The Bandit Queens by Parini Shroff

The Bandit Queens by Parini Shroff

Author:Parini Shroff [Shroff, Parini]
Language: eng
Format: epub
Publisher: Random House Publishing Group
Published: 2023-01-03T00:00:00+00:00


EIGHTEEN

The night Ramesh broke her fingers, they’d shared a nice evening. He’d poured himself plenty of tharra, but not enough to curdle from sanguine to mean. She’d already filed it under one of their “good nights.” Dinner was, in Ramesh’s words, a huge improvement, especially considering her limited skills. He even sang along to the radio while she cleaned, clapping and rocking in an overly exaggerated dance. She giggled as she dried her hands. Part of the sound was genuine enjoyment, the other part was for his sake, contrived to show him she enjoyed him. Because she loved the moments—and strove to encourage them—when he was silly for her benefit, like her pleasure was a priority to him. Wasn’t that love? When a man was willing to be a fool for you?

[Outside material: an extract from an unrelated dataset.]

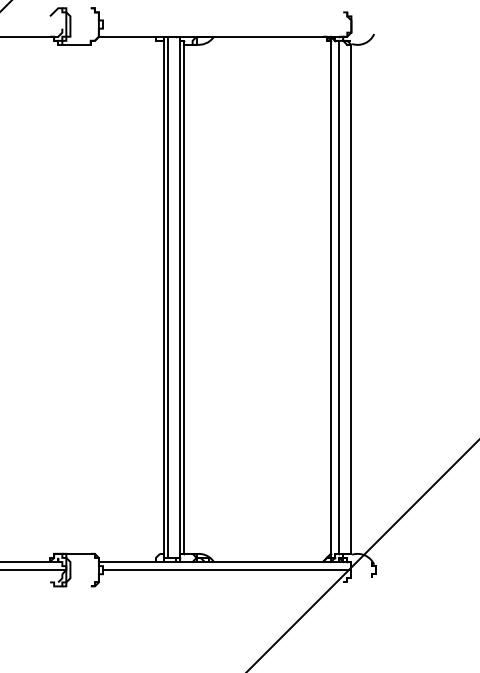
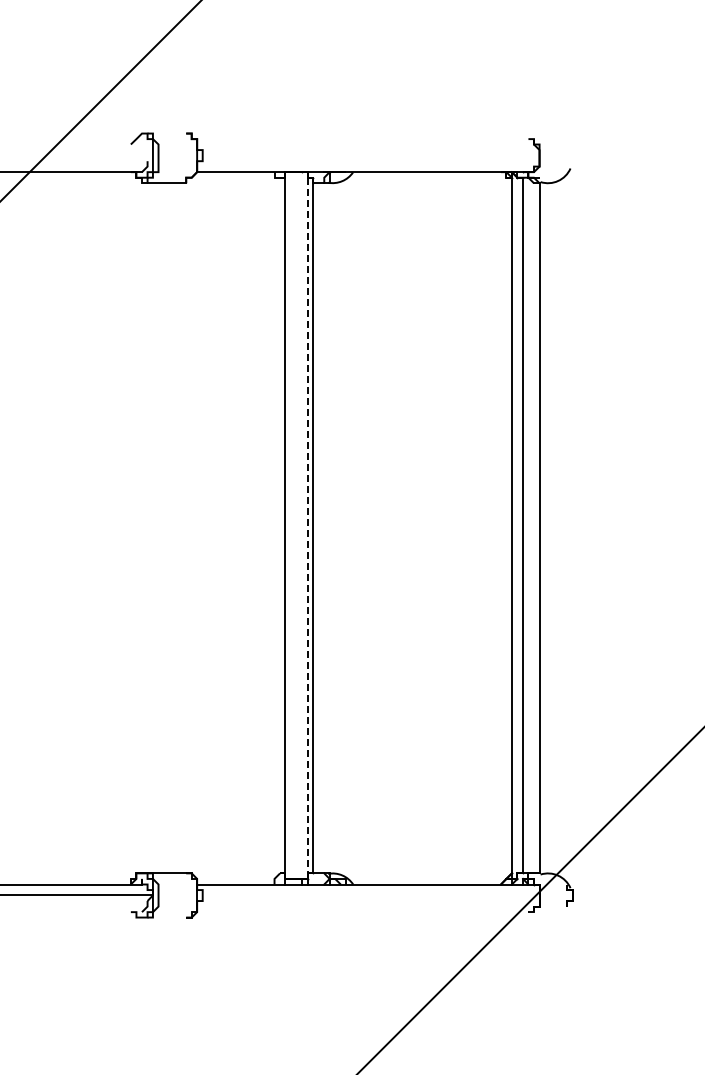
line: (168, 297) -> (291, 525), removed
line: (180, 297) -> (307, 525), solid -> dashed
line: (226, 570) -> (370, 895), removed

His Hindi was clumsy, but who cared? He sang the wrong word. Geeta often wished she could remember which word, which error. As though context mattered.

She’d corrected him with a laugh.

“What, you think you’re smarter than me?” he snapped.

“What? No, I—”

“You finished twelfth standard, so what? It’s not like you did anything with it. You don’t work, you don’t do anything. Can’t even give me children.”

She’d thought they shared an understanding. That they’d tacitly agreed: since it just wasn’t happening, and they couldn’t afford to investigate whether it was one or both of them, that they’d turn their circumstance into a mutual choice, devoid of recriminations. Even in his deepest inebriation, when he slurred that she’d gained weight or was greying or didn’t care about him, on this point he didn’t slip and neither did she. But tonight, détente shattered, she blitzed, her diction barbed:

“Who’s to say the kharabi isn’t yours—”

And then her ring and pinky fingers were broken.

Yes, other things happened in the interim. Surely, there was the moment she’d realized what she’d said (flaw, failing, defect), the moment he grabbed her, the moment her nerves communicated pain, the moment she’d realized safety was a false assumption, the moment she twisted one way and he another. But none of that survived the sieve of memory. She remembered being cold. Her hand was so very cold, a chill pervaded the remainder of her body.

“God, Geeta, see what you made me do? See how you go too far?”

The pain delayed, then bloomed. It eventually ceased—returning cyclically with the monsoons—but her fingers never healed properly. How could they when there were chores? “It’s a painful lesson, for us both,” he repeated while observing her struggle with the cooking and cleaning, “but we’ve learned.”

He was correct.

Because wounds from one battle prepare you for another.

In Darshan’s bedroom, his hand against her throat, Geeta’s arm flailed behind her and encountered a thin bit of salvation. More specifically, a thin bit of the cold brass statue, perhaps Krishna’s flute. She told herself to stretch, but obedience required oxygen, which Darshan was currently stealing. That left pinky finger, broken by Ramesh years ago, could reach farther than its counterpart. She strained. The statue toppled on the ledge sideways, toward her.